● EXERCISE DESCRIPTION: Print the items word for word, beginning with their first line and continuing through the line that contains "Verträge sollten aufeinander".

● DATA SUPPLIED:
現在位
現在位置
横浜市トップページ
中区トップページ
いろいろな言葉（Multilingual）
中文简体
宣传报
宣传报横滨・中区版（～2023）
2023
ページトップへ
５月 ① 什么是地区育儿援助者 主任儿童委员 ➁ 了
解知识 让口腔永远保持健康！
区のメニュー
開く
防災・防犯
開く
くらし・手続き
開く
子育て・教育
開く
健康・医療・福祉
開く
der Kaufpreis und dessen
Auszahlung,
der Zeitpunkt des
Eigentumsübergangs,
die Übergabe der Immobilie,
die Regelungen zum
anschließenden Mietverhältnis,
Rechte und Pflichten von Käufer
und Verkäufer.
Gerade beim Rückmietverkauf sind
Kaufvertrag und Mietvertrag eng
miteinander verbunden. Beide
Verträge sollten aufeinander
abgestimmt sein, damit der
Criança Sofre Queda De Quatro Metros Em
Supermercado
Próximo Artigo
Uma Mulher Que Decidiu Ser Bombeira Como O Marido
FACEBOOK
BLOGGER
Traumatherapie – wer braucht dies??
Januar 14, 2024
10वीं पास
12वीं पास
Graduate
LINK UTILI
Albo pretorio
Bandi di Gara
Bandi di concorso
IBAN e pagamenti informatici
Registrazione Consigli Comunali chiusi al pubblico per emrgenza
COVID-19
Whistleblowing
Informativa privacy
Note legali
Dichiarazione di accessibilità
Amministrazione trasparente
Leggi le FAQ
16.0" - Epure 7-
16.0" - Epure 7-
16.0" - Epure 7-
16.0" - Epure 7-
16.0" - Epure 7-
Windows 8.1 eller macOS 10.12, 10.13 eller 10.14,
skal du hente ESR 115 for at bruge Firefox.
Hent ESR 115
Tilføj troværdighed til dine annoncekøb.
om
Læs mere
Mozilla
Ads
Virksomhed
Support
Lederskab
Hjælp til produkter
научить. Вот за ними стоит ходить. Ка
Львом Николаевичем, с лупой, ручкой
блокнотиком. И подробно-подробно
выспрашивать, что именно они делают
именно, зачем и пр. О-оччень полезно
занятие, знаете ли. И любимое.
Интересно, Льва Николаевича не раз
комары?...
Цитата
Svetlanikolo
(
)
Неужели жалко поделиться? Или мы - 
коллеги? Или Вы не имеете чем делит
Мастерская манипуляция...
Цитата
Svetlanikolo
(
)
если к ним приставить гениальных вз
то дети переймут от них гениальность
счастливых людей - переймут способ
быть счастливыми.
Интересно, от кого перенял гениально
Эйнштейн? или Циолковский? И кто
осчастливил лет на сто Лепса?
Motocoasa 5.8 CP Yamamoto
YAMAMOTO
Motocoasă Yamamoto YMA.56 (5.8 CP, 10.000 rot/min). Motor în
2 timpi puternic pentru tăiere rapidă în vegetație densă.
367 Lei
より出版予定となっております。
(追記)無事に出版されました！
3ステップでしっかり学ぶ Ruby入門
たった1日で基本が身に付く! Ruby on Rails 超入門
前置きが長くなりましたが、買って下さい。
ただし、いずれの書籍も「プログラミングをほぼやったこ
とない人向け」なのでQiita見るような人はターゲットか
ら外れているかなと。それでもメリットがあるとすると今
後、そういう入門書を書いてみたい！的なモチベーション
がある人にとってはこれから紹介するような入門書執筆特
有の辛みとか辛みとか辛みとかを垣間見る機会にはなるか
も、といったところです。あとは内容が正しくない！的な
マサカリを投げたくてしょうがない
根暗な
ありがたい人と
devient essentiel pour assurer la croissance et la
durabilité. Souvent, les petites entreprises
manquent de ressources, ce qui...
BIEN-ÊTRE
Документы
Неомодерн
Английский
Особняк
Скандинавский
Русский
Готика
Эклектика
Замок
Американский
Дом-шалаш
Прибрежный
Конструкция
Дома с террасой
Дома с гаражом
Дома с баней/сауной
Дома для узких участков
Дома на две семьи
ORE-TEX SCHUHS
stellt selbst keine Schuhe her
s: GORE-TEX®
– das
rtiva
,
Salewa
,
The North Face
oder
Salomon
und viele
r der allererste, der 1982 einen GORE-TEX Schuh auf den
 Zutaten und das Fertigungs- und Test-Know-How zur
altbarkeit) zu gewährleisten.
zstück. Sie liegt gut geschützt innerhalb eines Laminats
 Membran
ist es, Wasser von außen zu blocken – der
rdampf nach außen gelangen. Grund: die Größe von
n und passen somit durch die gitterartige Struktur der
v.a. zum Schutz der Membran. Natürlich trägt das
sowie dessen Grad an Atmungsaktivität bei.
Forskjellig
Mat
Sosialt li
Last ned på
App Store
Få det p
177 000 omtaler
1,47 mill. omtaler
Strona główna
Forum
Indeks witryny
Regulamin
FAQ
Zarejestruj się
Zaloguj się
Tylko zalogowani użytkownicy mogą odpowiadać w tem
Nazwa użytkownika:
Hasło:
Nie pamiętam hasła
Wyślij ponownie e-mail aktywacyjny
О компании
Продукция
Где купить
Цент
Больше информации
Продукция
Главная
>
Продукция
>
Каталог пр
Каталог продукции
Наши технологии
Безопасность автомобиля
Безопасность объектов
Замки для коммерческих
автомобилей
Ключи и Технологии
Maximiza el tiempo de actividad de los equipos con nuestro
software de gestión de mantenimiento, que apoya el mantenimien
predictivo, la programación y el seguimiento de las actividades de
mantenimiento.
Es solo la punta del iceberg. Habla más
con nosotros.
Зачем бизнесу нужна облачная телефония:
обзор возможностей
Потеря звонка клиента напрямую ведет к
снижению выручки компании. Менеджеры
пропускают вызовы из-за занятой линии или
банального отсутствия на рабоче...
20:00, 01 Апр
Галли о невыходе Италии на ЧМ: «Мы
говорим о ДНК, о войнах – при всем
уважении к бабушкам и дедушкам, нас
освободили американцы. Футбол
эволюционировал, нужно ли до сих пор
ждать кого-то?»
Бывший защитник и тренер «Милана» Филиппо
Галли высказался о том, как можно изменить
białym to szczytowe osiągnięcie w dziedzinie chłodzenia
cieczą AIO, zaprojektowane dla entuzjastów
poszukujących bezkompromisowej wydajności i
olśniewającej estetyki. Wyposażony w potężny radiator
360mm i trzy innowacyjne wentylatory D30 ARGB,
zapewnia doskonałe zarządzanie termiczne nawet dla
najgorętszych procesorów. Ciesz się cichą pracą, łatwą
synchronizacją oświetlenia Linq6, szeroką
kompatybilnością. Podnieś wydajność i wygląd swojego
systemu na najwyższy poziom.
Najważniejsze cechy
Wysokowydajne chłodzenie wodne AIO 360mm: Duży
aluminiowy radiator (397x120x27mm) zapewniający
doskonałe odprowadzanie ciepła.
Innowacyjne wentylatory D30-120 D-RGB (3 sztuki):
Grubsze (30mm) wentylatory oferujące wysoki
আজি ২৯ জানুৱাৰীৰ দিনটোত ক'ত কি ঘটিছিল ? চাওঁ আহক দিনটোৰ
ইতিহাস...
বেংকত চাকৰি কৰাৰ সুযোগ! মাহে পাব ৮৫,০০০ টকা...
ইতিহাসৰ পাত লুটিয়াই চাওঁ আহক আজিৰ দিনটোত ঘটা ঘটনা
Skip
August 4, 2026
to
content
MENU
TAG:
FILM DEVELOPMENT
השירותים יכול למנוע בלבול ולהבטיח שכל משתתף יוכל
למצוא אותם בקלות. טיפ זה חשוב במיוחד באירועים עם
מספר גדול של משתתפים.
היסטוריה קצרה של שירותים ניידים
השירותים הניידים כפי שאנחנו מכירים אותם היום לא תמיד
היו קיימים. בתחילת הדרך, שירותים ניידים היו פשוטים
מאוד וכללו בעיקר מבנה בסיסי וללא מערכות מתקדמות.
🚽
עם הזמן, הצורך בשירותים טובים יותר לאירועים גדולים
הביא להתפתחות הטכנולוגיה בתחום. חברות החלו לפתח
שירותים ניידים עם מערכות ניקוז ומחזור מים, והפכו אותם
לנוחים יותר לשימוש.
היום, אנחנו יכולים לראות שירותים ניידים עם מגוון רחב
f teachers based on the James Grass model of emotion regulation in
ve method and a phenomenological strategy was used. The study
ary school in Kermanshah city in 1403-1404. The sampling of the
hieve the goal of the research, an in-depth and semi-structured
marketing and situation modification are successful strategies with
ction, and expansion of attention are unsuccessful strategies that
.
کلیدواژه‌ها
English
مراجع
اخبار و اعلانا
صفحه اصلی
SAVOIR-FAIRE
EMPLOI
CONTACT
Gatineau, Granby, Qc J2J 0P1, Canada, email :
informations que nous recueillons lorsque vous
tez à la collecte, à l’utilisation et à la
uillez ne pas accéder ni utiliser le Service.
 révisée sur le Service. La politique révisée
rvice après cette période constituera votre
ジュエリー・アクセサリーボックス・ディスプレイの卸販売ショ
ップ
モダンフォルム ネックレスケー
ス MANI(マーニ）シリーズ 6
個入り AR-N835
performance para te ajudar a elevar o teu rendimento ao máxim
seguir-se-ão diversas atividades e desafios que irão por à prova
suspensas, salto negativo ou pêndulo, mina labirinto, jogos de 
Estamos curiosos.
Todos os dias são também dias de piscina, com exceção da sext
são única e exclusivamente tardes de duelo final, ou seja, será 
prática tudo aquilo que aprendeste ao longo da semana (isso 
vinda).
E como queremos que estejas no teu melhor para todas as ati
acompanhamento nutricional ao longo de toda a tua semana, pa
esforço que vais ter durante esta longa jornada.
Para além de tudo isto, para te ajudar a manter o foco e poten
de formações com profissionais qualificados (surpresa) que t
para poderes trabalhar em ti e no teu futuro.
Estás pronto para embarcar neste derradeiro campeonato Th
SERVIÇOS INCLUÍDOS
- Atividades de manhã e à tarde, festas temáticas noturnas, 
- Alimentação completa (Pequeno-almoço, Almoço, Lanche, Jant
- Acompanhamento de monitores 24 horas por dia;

● RESPONSE AREA:
現在位
現在位置
横浜市トップページ
中区トップページ
いろいろな言葉（Multilingual）
中文简体
宣传报
宣传报横滨・中区版（～2023）
2023
ページトップへ
５月 ① 什么是地区育儿援助者 主任儿童委员 ➁ 了
解知识 让口腔永远保持健康！
区のメニュー
開く
防災・防犯
開く
くらし・手続き
開く
子育て・教育
開く
健康・医療・福祉
開く
der Kaufpreis und dessen
Auszahlung,
der Zeitpunkt des
Eigentumsübergangs,
die Übergabe der Immobilie,
die Regelungen zum
anschließenden Mietverhältnis,
Rechte und Pflichten von Käufer
und Verkäufer.
Gerade beim Rückmietverkauf sind
Kaufvertrag und Mietvertrag eng
miteinander verbunden. Beide
Verträge sollten aufeinander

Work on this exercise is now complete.